PROVIDED PASSAGE:

I have only an amateur-interest level knowledge of neuroscience research, but
even I know that the body isn't just contained in your skull. Its neurons
spread throughout your body. And dualism is flatly wrong. There is no
body/mind separation. They are the same thing. Changes to the body are
reflected by changes in the mind. People who experience total facial
paralysis, for one random example, lose the ability to express emotion. And
then lose the ability to feel it. And then lose the ability to even remember
the subjective sensation of feeling it. It changes their person on the most
fundamental level. How are you going to get that from a neural net with zero
inputs based upon the biofeedback mechanisms of our meat-based body? You
won't. If you get anything conscious at all, it would end up being profoundly
different from a human mind. Give it a body, however, and enable the
biofeedback even virtually... then you're talking.

------
forapurpose
The great risk of AI to survival is in military applications, I believe. Not
because of super-intelligent Skynets - in fact their lack of general
intelligence may make them more dangerous - but because of superhuman response
times. While banning military AI is as useful as banning nuclear weapons
(impossible on a practical level), I feel that Google and Facebook and others
should be leaders and address these issues, rather than conveniently bury
their heads because the problem, though unavoidable, is still on the horizon,
difficult, and disturbing and inconvenient to their happy visions.

WHAT THIS EXERCISE ASKS:
- a) In the forum thread on AI and the mind, what happens to people who experience total facial paralysis?
- b) Render this sentence from the forum thread on AI and the mind into Spanish: "There is no body/mind separation."
The records play no part in this work.

INFORMATION SUPPLIED:
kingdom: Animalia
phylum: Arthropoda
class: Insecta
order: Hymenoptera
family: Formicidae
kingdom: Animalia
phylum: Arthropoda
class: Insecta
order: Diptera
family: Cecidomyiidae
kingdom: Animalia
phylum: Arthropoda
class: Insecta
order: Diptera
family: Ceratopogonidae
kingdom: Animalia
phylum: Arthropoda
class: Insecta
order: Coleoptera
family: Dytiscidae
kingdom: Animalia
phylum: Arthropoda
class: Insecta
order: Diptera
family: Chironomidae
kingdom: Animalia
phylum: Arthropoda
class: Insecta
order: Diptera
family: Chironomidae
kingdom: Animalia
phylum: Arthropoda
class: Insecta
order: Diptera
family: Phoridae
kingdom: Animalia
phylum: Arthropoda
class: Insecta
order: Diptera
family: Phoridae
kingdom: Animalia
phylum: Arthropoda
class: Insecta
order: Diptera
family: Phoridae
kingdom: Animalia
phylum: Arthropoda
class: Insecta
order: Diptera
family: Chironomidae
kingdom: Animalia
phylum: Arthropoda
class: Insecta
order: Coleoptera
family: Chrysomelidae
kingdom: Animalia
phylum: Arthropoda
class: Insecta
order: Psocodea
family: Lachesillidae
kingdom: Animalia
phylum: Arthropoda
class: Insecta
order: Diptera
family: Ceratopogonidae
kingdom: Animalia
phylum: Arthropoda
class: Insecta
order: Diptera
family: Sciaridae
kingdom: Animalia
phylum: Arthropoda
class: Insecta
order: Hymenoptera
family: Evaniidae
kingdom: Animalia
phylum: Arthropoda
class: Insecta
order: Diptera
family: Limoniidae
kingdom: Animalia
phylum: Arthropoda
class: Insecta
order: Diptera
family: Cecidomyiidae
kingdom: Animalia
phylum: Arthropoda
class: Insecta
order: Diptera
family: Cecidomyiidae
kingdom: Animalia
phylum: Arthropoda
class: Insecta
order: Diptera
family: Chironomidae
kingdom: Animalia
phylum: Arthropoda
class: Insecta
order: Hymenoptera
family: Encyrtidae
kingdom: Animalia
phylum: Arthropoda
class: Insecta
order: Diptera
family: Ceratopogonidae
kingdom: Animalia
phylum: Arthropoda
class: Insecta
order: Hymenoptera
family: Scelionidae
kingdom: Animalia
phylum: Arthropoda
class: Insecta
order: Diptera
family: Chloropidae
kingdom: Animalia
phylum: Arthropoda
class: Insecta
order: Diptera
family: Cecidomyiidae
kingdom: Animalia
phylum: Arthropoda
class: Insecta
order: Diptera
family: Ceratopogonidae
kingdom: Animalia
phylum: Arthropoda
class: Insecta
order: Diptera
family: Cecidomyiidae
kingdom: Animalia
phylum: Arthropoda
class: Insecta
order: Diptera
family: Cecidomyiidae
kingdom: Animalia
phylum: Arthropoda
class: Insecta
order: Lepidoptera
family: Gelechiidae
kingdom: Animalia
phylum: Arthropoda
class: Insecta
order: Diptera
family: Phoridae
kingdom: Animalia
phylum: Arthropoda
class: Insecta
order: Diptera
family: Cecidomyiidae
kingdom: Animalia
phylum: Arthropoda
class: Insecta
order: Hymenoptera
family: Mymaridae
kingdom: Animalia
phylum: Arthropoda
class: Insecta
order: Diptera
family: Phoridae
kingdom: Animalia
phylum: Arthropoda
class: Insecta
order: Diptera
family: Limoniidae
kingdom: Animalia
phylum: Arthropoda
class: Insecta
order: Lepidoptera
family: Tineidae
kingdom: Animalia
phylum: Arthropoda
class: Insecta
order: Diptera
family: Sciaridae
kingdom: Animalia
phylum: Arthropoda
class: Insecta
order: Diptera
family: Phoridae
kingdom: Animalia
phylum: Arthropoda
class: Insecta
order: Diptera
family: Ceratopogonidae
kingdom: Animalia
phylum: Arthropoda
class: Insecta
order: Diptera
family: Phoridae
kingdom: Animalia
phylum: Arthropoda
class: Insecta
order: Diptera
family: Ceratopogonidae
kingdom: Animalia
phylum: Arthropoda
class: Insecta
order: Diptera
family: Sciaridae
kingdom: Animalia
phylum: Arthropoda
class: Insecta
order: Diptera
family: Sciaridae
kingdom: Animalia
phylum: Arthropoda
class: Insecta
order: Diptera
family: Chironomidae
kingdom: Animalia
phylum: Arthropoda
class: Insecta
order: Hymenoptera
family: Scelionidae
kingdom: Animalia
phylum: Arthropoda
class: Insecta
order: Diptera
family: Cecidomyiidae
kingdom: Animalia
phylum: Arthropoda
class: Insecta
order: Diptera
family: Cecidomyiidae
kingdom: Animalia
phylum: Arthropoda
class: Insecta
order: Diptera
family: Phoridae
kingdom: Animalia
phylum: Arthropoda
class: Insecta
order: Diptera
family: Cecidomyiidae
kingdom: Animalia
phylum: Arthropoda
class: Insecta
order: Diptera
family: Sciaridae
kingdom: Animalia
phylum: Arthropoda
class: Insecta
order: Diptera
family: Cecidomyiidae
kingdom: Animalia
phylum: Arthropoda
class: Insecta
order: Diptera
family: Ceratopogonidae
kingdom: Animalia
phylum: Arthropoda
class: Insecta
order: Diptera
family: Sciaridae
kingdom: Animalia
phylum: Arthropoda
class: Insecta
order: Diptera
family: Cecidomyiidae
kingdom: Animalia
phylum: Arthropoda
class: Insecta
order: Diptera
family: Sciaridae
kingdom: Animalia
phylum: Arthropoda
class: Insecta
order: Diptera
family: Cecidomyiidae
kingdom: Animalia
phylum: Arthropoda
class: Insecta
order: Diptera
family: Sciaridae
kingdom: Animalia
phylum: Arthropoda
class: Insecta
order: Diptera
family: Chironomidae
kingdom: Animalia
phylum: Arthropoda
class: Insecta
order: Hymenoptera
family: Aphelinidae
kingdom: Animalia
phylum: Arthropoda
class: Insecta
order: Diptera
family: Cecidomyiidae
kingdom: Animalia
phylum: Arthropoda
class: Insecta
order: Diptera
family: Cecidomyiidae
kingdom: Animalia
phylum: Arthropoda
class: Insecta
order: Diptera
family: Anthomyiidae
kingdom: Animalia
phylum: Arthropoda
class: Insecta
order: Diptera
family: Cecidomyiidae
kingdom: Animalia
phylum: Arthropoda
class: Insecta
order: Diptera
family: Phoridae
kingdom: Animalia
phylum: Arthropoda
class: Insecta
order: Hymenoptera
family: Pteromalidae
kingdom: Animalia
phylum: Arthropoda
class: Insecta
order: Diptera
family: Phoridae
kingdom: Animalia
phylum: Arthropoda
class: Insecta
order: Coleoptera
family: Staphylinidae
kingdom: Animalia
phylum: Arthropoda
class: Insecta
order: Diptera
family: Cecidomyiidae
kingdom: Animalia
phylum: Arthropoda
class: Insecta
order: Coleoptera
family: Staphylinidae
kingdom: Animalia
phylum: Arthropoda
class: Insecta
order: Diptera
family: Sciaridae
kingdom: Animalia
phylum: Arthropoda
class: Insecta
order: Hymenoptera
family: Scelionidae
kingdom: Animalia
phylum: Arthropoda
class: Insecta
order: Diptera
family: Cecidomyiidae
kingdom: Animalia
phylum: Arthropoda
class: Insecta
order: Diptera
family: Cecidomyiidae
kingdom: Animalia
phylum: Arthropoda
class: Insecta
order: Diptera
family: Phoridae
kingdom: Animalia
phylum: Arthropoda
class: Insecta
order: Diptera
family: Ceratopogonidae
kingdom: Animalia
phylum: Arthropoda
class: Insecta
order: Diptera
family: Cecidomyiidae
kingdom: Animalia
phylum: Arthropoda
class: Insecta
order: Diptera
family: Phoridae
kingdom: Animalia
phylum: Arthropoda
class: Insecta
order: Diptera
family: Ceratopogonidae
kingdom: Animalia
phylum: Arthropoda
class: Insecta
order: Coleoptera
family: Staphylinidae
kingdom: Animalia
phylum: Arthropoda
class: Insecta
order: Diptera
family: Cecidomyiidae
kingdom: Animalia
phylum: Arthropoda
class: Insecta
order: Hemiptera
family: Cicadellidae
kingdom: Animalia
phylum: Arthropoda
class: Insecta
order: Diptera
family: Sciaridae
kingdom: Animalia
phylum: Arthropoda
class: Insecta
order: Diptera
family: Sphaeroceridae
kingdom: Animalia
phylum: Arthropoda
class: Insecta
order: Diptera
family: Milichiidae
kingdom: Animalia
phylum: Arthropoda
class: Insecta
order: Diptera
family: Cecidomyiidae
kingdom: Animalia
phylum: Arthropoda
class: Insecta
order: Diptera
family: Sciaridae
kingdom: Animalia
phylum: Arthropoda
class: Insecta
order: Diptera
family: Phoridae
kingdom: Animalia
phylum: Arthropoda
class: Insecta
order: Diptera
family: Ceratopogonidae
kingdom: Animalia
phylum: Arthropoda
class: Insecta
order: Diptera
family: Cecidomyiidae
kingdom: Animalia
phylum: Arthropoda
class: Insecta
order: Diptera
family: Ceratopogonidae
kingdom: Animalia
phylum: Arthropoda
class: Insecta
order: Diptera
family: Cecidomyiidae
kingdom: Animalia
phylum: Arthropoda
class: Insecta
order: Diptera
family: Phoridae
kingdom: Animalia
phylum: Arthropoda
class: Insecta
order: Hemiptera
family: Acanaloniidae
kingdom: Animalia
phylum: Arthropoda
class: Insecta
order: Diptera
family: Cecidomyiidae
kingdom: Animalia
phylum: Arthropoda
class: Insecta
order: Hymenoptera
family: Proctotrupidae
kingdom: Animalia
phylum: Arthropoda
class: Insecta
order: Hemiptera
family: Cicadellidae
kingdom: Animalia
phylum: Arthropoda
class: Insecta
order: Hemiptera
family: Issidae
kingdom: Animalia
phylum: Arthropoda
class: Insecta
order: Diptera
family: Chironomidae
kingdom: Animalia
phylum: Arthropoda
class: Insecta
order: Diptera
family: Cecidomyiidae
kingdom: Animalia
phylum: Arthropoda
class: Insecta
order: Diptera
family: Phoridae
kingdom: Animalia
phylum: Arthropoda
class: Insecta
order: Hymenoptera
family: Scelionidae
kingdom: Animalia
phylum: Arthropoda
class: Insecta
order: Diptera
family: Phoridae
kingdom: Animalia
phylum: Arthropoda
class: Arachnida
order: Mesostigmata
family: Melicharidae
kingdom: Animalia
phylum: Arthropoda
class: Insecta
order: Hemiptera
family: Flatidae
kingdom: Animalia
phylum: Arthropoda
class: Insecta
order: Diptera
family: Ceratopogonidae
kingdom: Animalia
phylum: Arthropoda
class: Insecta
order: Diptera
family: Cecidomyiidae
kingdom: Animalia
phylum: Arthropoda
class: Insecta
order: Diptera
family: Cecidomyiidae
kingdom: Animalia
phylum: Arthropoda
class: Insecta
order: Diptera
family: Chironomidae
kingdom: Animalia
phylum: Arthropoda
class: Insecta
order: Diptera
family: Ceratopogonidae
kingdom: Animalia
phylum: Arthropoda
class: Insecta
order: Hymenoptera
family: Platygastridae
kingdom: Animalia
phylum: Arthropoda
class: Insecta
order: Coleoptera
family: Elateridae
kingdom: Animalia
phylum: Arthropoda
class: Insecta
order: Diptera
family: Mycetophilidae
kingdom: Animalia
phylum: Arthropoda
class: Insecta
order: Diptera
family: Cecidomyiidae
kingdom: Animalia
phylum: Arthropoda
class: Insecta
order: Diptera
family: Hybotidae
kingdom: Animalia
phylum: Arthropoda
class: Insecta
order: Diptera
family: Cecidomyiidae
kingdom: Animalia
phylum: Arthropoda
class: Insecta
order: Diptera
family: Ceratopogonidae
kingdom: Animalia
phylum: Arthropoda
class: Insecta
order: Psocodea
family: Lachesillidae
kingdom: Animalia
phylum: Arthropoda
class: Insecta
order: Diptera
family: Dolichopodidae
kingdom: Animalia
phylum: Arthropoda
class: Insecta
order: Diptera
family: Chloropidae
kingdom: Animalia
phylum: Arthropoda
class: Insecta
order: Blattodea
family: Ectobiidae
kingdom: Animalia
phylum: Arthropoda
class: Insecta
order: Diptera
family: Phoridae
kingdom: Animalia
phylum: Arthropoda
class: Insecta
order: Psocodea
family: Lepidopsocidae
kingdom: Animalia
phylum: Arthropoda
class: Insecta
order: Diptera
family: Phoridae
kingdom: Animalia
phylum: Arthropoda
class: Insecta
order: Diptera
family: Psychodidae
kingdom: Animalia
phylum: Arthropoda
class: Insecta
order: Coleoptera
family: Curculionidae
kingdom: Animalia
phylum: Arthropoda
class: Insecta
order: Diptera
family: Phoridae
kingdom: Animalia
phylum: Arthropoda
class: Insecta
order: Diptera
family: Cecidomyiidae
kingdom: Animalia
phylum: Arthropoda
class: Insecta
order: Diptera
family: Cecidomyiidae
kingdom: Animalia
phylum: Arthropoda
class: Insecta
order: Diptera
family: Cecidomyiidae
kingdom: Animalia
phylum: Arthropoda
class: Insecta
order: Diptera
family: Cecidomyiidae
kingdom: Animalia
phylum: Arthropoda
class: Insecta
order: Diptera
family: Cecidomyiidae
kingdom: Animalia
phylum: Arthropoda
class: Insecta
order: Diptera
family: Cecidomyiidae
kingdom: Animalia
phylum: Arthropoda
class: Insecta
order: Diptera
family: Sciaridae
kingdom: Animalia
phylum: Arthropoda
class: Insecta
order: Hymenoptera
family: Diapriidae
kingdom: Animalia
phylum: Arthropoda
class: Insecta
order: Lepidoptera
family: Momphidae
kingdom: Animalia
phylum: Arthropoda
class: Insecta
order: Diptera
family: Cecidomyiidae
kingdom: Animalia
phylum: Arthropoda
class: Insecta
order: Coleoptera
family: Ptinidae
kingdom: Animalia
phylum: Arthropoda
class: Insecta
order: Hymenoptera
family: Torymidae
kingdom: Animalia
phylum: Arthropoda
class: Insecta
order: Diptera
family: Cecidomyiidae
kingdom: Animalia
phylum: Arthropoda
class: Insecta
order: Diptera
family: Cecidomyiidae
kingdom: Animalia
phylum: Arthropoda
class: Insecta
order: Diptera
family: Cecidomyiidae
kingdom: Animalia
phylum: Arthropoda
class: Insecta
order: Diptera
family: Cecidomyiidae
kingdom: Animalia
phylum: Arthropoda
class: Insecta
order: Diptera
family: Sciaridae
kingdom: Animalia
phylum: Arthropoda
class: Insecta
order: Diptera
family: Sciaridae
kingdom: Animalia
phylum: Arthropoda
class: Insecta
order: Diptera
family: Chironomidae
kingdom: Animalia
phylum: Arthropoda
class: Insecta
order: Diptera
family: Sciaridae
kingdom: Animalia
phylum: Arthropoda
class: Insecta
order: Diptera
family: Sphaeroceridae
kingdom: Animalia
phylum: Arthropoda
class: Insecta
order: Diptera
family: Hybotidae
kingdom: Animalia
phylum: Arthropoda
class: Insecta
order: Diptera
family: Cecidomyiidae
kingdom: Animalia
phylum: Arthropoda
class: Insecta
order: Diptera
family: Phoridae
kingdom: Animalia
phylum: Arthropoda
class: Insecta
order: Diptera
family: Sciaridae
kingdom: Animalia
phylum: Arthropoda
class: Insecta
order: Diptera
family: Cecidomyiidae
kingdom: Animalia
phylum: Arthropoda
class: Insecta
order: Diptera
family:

ANSWERS FOR THIS EXERCISE:
- a) They lose the ability to express emotion, then the ability to feel it, and then the ability to even remember the subjective sensation of feeling it.

- b) No existe una separación cuerpo/mente.